* [Exercise aim]:
Look through the data below and extract, unchanged, the lines from the one that contains "GVP Selective Fish" to the one that contains "to September). |", both included.

* [Data shown]:
※ ※ ※

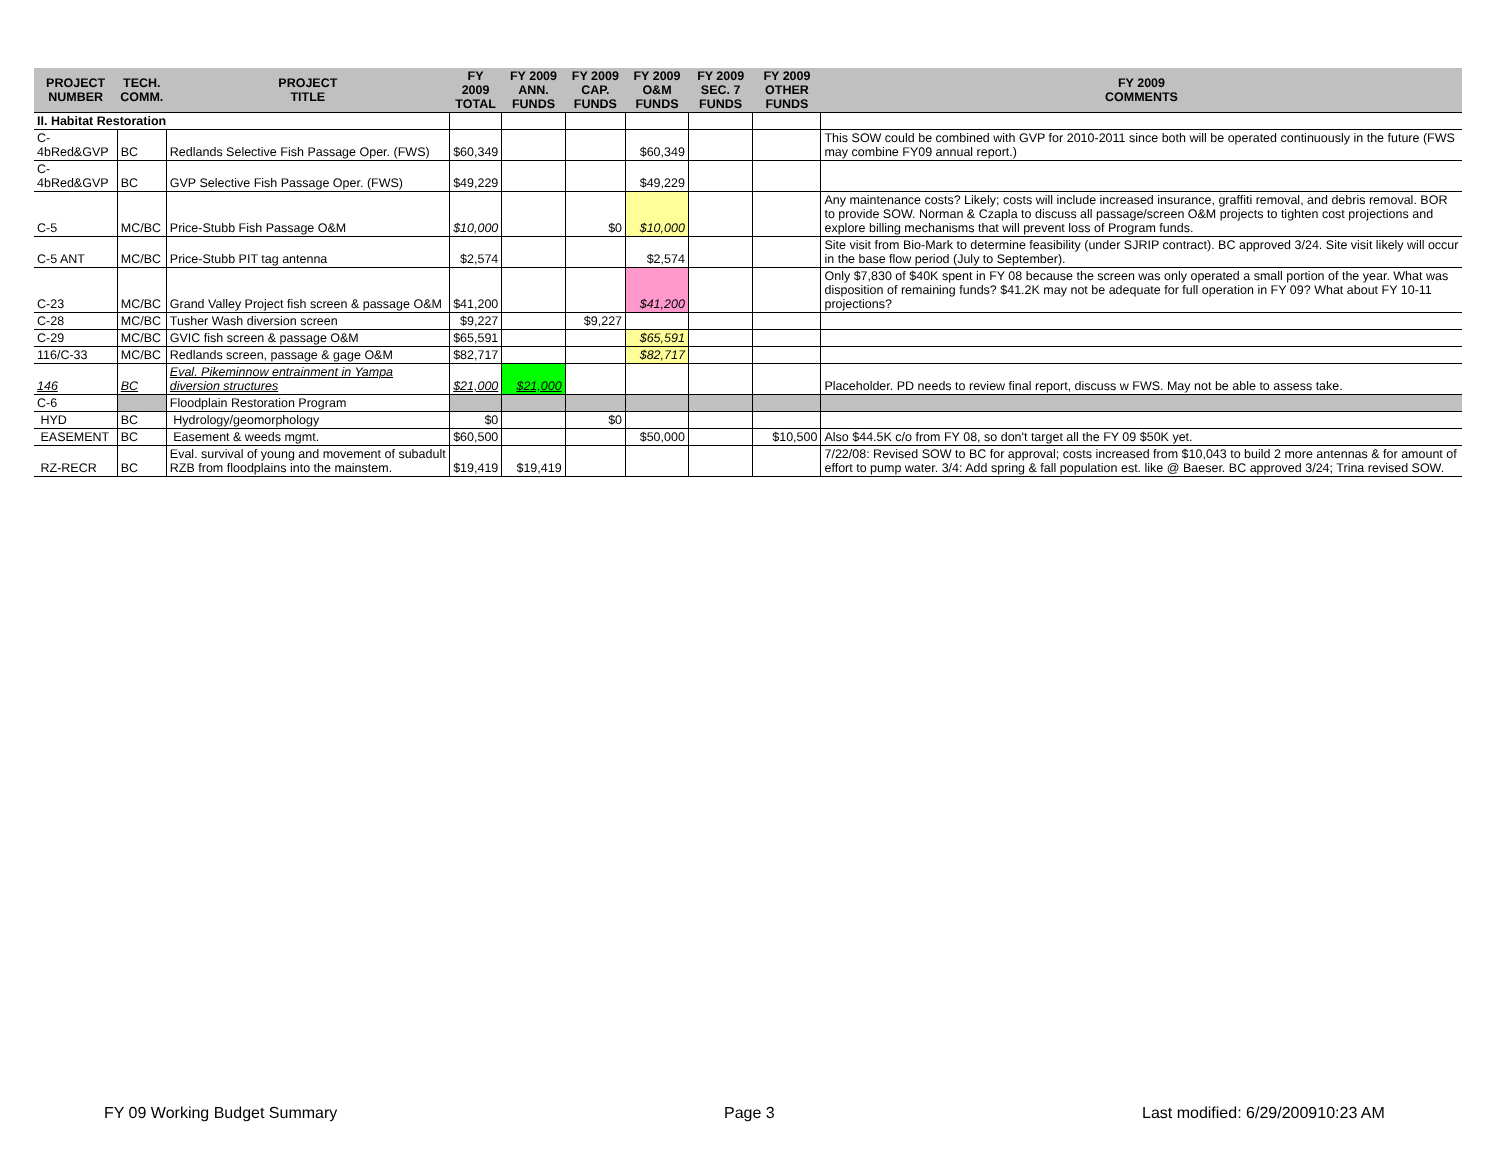| PROJECT NUMBER | TECH. COMM. | PROJECT TITLE | FY 2009 TOTAL | FY 2009 ANN. FUNDS | FY 2009 CAP. FUNDS | FY 2009 O&M FUNDS | FY 2009 SEC. 7 FUNDS | FY 2009 OTHER FUNDS | FY 2009 COMMENTS |
| --- | --- | --- | --- | --- | --- | --- | --- | --- | --- |
| II. Habitat Restoration | | | | | | | | | |
| C-4bRed&GVP | BC | Redlands Selective Fish Passage Oper. (FWS) | $60,349 | | | $60,349 | | | This SOW could be combined with GVP for 2010-2011 since both will be operated continuously in the future (FWS may combine FY09 annual report.) |
| C-4bRed&GVP | BC | GVP Selective Fish Passage Oper. (FWS) | $49,229 | | | $49,229 | | | |
| C-5 | MC/BC | Price-Stubb Fish Passage O&M | $10,000 | | $0 | $10,000 | | | Any maintenance costs? Likely; costs will include increased insurance, graffiti removal, and debris removal. BOR to provide SOW. Norman & Czapla to discuss all passage/screen O&M projects to tighten cost projections and explore billing mechanisms that will prevent loss of Program funds. |
| C-5 ANT | MC/BC | Price-Stubb PIT tag antenna | $2,574 | | | $2,574 | | | Site visit from Bio-Mark to determine feasibility (under SJRIP contract). BC approved 3/24. Site visit likely will occur in the base flow period (July to September). |
| C-23 | MC/BC | Grand Valley Project fish screen & passage O&M | $41,200 | | | $41,200 | | | Only $7,830 of $40K spent in FY 08 because the screen was only operated a small portion of the year. What was disposition of remaining funds? $41.2K may not be adequate for full operation in FY 09? What about FY 10-11 projections? |
| C-28 | MC/BC | Tusher Wash diversion screen | $9,227 | | $9,227 | | | | |
| C-29 | MC/BC | GVIC fish screen & passage O&M | $65,591 | | | $65,591 | | | |
| 116/C-33 | MC/BC | Redlands screen, passage & gage O&M | $82,717 | | | $82,717 | | | |
| 146 | BC | Eval. Pikeminnow entrainment in Yampa diversion structures | $21,000 | $21,000 | | | | | Placeholder. PD needs to review final report, discuss w FWS. May not be able to assess take. |
| C-6 | | Floodplain Restoration Program | | | | | | | |
| HYD | BC | Hydrology/geomorphology | $0 | | $0 | | | | |
| EASEMENT | BC | Easement & weeds mgmt. | $60,500 | | | $50,000 | | $10,500 | Also $44.5K c/o from FY 08, so don't target all the FY 09 $50K yet. |
| RZ-RECR | BC | Eval. survival of young and movement of subadult RZB from floodplains into the mainstem. | $19,419 | $19,419 | | | | | 7/22/08: Revised SOW to BC for approval; costs increased from $10,043 to build 2 more antennas & for amount of effort to pump water. 3/4: Add spring & fall population est. like @ Baeser. BC approved 3/24; Trina revised SOW. |
FY 09 Working Budget Summary Page 3
Last modified: 6/29/200910:23 AM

※ ※ ※

* [Solution]:
| C-4bRed&GVP | BC | GVP Selective Fish Passage Oper. (FWS) | $49,229 | | | $49,229 | | | |
| C-5 | MC/BC | Price-Stubb Fish Passage O&M | $10,000 | | $0 | $10,000 | | | Any maintenance costs? Likely; costs will include increased insurance, graffiti removal, and debris removal. BOR to provide SOW. Norman & Czapla to discuss all passage/screen O&M projects to tighten cost projections and explore billing mechanisms that will prevent loss of Program funds. |
| C-5 ANT | MC/BC | Price-Stubb PIT tag antenna | $2,574 | | | $2,574 | | | Site visit from Bio-Mark to determine feasibility (under SJRIP contract). BC approved 3/24. Site visit likely will occur in the base flow period (July to September). |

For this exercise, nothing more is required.